Now, fans can uncover more about his career through The Book Of HOV exhibit at the Brooklyn Public Library. Variety magazine said the 40,000-square-foot exhibit provides a deep dive into Jay-Z’s life and career through seven themed “zones” that explore his influence on music, culture, business, and social justice. With a curated collection of recordings, clothing, artifacts, audio tours, and videos, this homage to Jay-Z is a must-visit for fans and enthusiasts. 

According to Hot New Hip Hop website, the installation presented by Roc Nation has already made waves online before its launch on July 14. “The Brooklyn Library put Jay-Z’s lyrics on display outside of the building to formally announce the exhibit. On the opening night, his wife, Beyonce, and their daughter, Blue Ivy, were in attendance. Additionally, Rakim, Questlove, Lil Uzi Vert, Fat Joe, and more came to show support.”
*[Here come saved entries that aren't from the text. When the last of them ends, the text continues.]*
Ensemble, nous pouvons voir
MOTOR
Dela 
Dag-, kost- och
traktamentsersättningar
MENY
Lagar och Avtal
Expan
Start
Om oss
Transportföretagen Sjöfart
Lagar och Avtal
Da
According to the exhibit’s website, the Book Of HOV is a tribute exhibition at the Brooklyn Public Library, Central Branch, recognizing Shawn “JAY-Z” Carter’s extraordinary journey from Brooklyn’s Marcy Projects to a global figure. The multimedia exhibit explores JAY-Z’s global impact as a musician, innovator, entrepreneur, and philanthropist.

The exhibit presents thousands of archived objects, including original recording masters, never-before-seen photos, iconic stage wear, prestigious awards and recognitions, and videos and artifacts from every facet of JAY-Z’s professional life. 

“Our goal, with The Book of HOV tribute exhibition, is to provide a behind-the-scenes look at a Hall of Fame songwriter and performer, successful business person, and a consequential philanthropist who has never forgotten the lessons he learned on the road to success. And the borough where his journey began,” according to the Brooklyn Library.